Temperatures would prove to be another challenge. Engineers could probably develop a lubricant that operates within a 500-degree band, but Space Marines would need to be careful with their rate of fire. A gun already heated to 280 degrees Fahrenheit would start to have heat issues more quickly than one on Earth, including bullet propellant igniting in the chamber before the trigger is pulled (“cooking off”) and even melting rifle parts.

And then there’s a problem totally unique to the moon: moon dust. The dust, a fine coating of lunar soil found up to 60 miles above the moon’s surface, could get into a rifle’s internals and cause it to jam. The M16 is particularly vulnerable to jamming, and is even equipped with a dust cover to prevent dust, dirt, and sand from entering the weapon before it’s fired. How would you keep moon dust out of an M16 during combat?

For All Mankind does give the space M16s some thought. On the show, the rifles are white and silver, colors that let them blend in with the moon dust, and they’re equipped with collapsing stocks and optical sights.

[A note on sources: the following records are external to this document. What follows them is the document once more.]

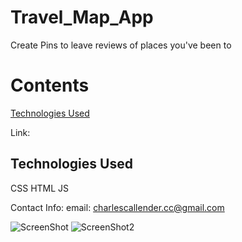 # Travel_Map_App
Create Pins to leave reviews of places you've been to

# Contents
[Technologies Used](#tech)


Link: 

## Technologies Used
CSS
HTML
JS

Contact Info:
email: charlescallender.cc@gmail.com

![ScreenShot]()
![ScreenShot2]()

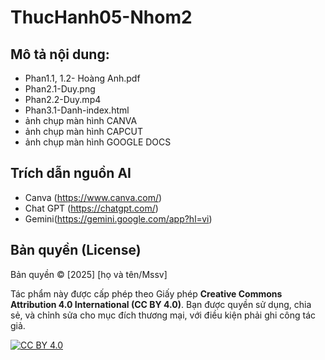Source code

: # ThucHanh05-Nhom2
## Mô tả nội dung:
- Phan1.1, 1.2- Hoàng Anh.pdf   
- Phan2.1-Duy.png
- Phan2.2-Duy.mp4
- Phan3.1-Danh-index.html
- ảnh chụp màn hình CANVA
- ảnh chụp màn hình CAPCUT
- ảnh chụp màn hình GOOGLE DOCS

## Trích dẫn nguồn AI
- Canva (https://www.canva.com/)
- Chat GPT (https://chatgpt.com/)
- Gemini(https://gemini.google.com/app?hl=vi)
## Bản quyền (License)

Bản quyền © [2025] [họ và tên/Mssv]

Tác phẩm này được cấp phép theo Giấy phép **Creative Commons Attribution 4.0 International (CC BY 4.0)**.
Bạn được quyền sử dụng, chia sẻ, và chỉnh sửa cho mục đích thương mại, với điều kiện phải ghi công tác giả.

[![CC BY 4.0][cc-by-shield]][cc-by]

[cc-by-shield]: https://img.shields.io/badge/License-CC%20BY%204.0-lightgrey.svg
[cc-by]: http://creativecommons.org/licenses/by/4.0/
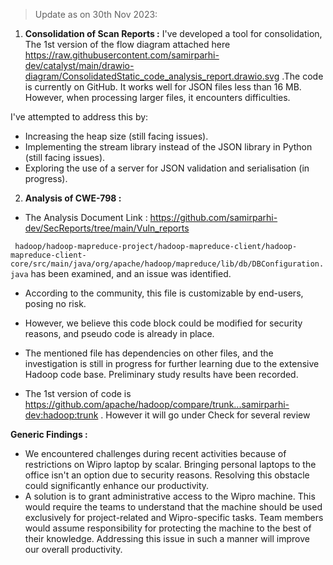 > Update as on 30th Nov 2023:

1. **Consolidation of Scan Reports :** I've developed a tool for consolidation, The 1st version of the flow diagram attached here https://raw.githubusercontent.com/samirparhi-dev/catalyst/main/drawio-diagram/ConsolidatedStatic_code_analysis_report.drawio.svg .The code is currently on GitHub. It works well for JSON files less than 16 MB. However, when processing larger files, it encounters difficulties.

I've attempted to address this by:

- Increasing the heap size (still facing issues).
- Implementing the stream library instead of the JSON library in Python (still facing issues).
- Exploring the use of a server for JSON validation and serialisation (in progress).

2. **Analysis of CWE-798 :**  


- The Analysis Document Link : https://github.com/samirparhi-dev/SecReports/tree/main/Vuln_reports
  
 ` hadoop/hadoop-mapreduce-project/hadoop-mapreduce-client/hadoop-mapreduce-client-core/src/main/java/org/apache/hadoop/mapreduce/lib/db/DBConfiguration.java`  has been examined, and an issue was identified.

- According to the community, this file is customizable by end-users, posing no risk. 

- However, we believe this code block could be modified for security reasons, and pseudo code is already in place.
- The mentioned file has dependencies on other files, and the investigation is still in progress for further learning due to the extensive Hadoop code base. Preliminary study results have been recorded.
- The 1st version of code is https://github.com/apache/hadoop/compare/trunk...samirparhi-dev:hadoop:trunk . However it will go under Check for several review

**Generic Findings :**

- We encountered challenges during recent activities because of restrictions on Wipro laptop by scalar. Bringing personal laptops to the office isn't an option due to security reasons. Resolving this obstacle could significantly enhance our productivity. 
- A solution is to grant administrative access to the Wipro machine. This would require the teams to understand that the machine should be used exclusively for project-related and Wipro-specific tasks. Team members would assume responsibility for protecting the machine to the best of their knowledge. Addressing this issue in such a manner will improve our overall productivity.
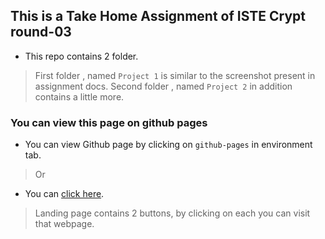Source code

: ## This is a Take Home Assignment of ISTE Crypt round-03
 - This repo contains 2 folder.
 > First folder , named `Project 1` is similar to the screenshot present in assignment docs.
 > Second folder , named `Project 2` in addition contains a little more.

### You can view this page on github pages
- You can view Github page by clicking on `github-pages` in environment tab.
> Or
- You can [click here](https://roshgupta.github.io/ISTE-Crypt-Round-3/).
> Landing page contains 2 buttons, by clicking on each you can visit that webpage.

Real M16s in the 1980s featured fixed stocks and lacked optical sights. Collapsing stocks would be more ergonomic for shooters in large, bulky spacesuits. The raised optical sight, meanwhile, would be easier for an astronaut in a space suit to use, but a laser sight would allow the space shooter to shoot accurately without aiming.

Our reality has been spared a world with space rifles, but with the establishment of the Space Force and the increasing militarization of space, it seems inevitable that small arms will eventually make their way into space and beyond.